> _Materials provided_:
-- Opening Marker --

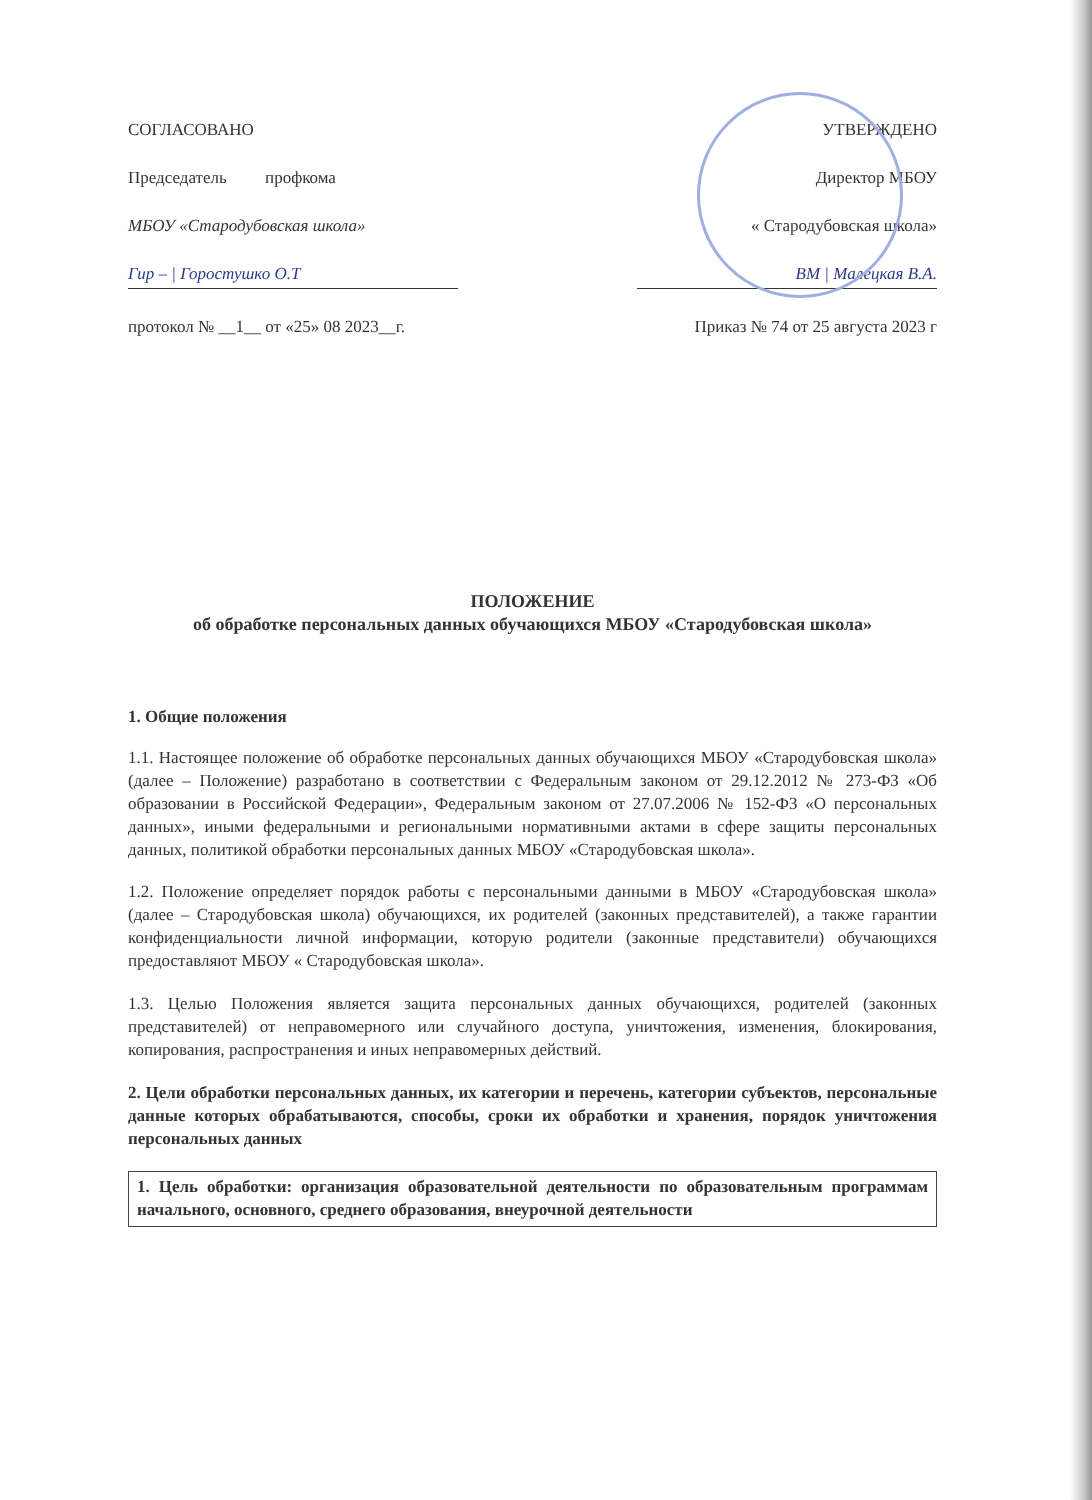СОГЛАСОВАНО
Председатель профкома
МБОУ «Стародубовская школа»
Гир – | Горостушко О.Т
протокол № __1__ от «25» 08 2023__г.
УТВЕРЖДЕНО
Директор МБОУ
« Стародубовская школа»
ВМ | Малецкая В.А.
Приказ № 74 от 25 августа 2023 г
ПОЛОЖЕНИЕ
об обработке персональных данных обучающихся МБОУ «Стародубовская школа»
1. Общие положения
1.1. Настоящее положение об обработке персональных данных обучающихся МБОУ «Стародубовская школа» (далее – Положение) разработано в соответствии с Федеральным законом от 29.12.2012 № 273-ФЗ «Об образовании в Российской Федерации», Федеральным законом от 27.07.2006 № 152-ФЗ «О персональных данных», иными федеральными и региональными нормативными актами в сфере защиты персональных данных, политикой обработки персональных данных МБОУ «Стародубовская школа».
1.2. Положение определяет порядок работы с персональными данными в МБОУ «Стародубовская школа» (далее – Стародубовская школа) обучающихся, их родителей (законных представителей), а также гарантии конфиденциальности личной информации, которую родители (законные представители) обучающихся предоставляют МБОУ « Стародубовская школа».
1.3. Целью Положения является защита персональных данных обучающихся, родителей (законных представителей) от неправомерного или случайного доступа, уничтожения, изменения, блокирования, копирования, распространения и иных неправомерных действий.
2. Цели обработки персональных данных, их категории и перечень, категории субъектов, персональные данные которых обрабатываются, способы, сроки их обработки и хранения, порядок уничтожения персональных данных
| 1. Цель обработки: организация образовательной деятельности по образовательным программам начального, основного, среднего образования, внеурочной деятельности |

-- Closing Marker --
-- Opening Marker --

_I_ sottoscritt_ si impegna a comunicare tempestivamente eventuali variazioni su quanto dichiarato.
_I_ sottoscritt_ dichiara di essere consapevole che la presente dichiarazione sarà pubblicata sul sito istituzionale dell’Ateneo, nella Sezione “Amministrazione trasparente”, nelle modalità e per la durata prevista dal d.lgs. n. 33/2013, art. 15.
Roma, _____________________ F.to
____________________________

-- Closing Marker --

> _Aim of the task_: Lines holding "законных" in the data above: copy each of them.

> _Answer section_:
1.2. Положение определяет порядок работы с персональными данными в МБОУ «Стародубовская школа» (далее – Стародубовская школа) обучающихся, их родителей (законных представителей), а также гарантии конфиденциальности личной информации, которую родители (законные представители) обучающихся предоставляют МБОУ « Стародубовская школа».
1.3. Целью Положения является защита персональных данных обучающихся, родителей (законных представителей) от неправомерного или случайного доступа, уничтожения, изменения, блокирования, копирования, распространения и иных неправомерных действий.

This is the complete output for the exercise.